Philip Hammond faces £84 billion black hole in public finances without 'fiscal reset', economists warn

Jon Stone
Political Correspondent
Tuesday 25 October 2016 23:59
Comments
Philip Hammond in the House of Commons
Philip Hammond in the House of Commons

The Chancellor will face an £84 billion black hole in the country’s finances at the Autumn Statement unless he announces a sweeping “fiscal reset” and ditches George Osborne’s old economic rules, economists have warned.

An analysis by the Resolution Foundation think-tank found that changes in the economic outlook since the EU referendum mean a significant “deterioration in the public finances”.

The advice from the researchers comes a day after leaked Treasury documents suggested Philip Hammond would have to fill a multi-billion pound black hole because of the “severe worsening of public finances” caused by Brexit.

In the latest warning, economists at the Foundation applied the average change in independent economic forecasts to the latest OBR projection from March 2016.

They found that this would leave an £84 billion additional borrowing across the five year forecast period to 2020-21. The annual gap would be £23 billion by 2019-20.

The leaked Treasury documents warned of an annual £16 billion gap next year – suggesting Treasury economists broadly concur with the direction of the Foundation’s figures.

The Foundation economists note that trying to close the black hole with more spending cuts or tax rises in the face of new economic headwinds could depress growth even further.

Matt Whittaker, chief economist at the Resolution Foundation, said:

“Despite the long-term impact of Brexit remaining very uncertain at this stage, there is a strong consensus among economists that post-referendum uncertainty will lead to deterioration in the public finances, which were coming in below expectation even before the referendum.

“We won’t know the OBR's verdict until 23 November but our analysis shows that the Chancellor may face a new £84 billion borrowing black hole and the prospect of breaking the fiscal rules inherited from his predecessor.

“Rather than announcing very significant further tax rises or spending cuts in the face of renewed economic headwinds, the Chancellor is right therefore to press the fiscal reset button and set a new economic course for the remainder of the parliament.

“The good news for Philip Hammond is that by softening his fiscal target he has significant political and economic room for manoeuvre.

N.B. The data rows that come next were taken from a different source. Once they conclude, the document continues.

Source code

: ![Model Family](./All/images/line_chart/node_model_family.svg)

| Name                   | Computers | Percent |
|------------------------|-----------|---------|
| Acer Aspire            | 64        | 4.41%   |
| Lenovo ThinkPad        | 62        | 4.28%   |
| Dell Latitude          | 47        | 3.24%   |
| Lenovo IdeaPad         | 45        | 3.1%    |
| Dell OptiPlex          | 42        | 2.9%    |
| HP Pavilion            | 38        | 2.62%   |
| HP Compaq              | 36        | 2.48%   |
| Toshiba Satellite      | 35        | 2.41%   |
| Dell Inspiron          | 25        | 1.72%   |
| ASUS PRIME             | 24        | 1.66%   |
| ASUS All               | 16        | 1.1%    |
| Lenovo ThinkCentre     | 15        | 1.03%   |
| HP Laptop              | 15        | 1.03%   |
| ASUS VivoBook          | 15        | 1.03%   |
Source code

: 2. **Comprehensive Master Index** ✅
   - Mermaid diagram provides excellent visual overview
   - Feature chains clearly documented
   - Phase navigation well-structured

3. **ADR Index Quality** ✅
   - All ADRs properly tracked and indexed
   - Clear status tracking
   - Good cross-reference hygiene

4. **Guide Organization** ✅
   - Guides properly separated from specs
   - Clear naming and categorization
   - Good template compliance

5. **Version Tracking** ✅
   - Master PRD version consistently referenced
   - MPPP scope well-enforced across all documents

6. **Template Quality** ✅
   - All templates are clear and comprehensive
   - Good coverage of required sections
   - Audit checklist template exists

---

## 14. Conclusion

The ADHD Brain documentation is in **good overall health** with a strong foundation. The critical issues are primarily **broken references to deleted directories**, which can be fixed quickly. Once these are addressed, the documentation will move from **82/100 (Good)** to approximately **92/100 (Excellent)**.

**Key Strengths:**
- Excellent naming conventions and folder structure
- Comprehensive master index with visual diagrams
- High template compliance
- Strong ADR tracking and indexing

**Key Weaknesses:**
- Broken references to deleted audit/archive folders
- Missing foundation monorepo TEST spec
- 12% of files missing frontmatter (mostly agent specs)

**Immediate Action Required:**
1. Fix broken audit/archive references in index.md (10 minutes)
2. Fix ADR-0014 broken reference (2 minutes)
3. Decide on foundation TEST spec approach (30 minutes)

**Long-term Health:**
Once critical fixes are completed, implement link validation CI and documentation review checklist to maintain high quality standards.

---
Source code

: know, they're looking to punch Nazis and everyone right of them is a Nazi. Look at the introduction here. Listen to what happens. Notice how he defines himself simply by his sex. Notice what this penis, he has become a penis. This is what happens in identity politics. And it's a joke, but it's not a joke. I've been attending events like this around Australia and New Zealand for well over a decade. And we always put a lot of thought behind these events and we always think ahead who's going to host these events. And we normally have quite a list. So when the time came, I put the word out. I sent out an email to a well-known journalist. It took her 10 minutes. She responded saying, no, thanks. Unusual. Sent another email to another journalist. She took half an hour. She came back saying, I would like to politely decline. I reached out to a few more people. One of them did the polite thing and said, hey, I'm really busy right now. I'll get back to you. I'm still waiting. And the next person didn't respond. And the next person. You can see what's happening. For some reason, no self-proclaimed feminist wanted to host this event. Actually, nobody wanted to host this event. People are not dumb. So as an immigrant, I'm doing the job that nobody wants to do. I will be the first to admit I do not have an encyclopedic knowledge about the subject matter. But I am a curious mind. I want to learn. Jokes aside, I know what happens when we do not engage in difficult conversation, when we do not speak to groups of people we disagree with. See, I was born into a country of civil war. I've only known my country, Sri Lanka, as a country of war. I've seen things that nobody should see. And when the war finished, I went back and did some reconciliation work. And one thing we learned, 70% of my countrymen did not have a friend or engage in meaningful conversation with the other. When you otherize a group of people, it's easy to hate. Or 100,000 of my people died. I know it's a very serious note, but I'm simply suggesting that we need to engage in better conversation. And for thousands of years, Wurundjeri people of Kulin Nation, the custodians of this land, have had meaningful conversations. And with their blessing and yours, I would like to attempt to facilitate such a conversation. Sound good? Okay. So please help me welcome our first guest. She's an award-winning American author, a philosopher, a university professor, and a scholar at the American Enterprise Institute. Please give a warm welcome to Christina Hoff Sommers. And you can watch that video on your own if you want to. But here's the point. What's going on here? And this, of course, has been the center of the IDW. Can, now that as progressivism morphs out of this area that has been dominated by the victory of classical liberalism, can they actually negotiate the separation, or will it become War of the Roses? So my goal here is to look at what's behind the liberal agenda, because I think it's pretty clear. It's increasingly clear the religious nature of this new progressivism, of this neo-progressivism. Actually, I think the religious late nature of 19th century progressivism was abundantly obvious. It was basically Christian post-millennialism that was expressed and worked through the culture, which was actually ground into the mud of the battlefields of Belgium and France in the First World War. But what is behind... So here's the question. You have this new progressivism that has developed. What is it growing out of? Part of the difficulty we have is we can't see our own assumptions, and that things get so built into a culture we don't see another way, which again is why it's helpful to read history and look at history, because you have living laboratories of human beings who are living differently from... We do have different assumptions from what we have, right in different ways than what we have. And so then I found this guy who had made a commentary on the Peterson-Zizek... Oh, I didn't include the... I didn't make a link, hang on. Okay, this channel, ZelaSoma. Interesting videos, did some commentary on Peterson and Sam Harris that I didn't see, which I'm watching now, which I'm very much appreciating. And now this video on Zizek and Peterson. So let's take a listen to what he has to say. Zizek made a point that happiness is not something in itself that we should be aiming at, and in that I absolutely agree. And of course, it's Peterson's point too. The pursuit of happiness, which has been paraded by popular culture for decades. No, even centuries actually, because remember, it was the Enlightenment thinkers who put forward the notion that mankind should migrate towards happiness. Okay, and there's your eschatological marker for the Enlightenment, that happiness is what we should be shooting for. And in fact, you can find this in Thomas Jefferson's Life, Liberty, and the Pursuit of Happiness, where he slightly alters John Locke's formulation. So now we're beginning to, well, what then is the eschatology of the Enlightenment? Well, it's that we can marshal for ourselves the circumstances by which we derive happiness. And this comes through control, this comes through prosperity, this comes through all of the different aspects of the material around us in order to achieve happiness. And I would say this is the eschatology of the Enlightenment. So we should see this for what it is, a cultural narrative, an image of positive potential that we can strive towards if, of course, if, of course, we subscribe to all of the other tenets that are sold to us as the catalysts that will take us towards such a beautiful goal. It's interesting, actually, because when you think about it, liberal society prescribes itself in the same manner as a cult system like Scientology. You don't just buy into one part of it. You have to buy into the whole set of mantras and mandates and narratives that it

The leeway created by a new set of fiscal rules could afford the Chancellor the opportunity to make his mark on two key themes of the new government – boosting investment and helping ‘just managing families’ by reversing the social security cuts that are set to squeeze their incomes.

“But the trade-off for this approach is significantly higher borrowing in the coming years. The Chancellor will need to decide if that is a price he is prepared to pay for adjusting to new economic times and setting out a direction for the new government.”

The Autumn Statement, a miniature budget and Mr Hammond’s first budgetary statement since becoming Chancellor, will be delivered on the 23 November.

A Treasury spokesman said: “The Chancellor has been clear that, while the deficit has been cut, it is still too high.

“The Government is committed to balancing the books over a sensible period of time, in a way that allows space to support the economy.”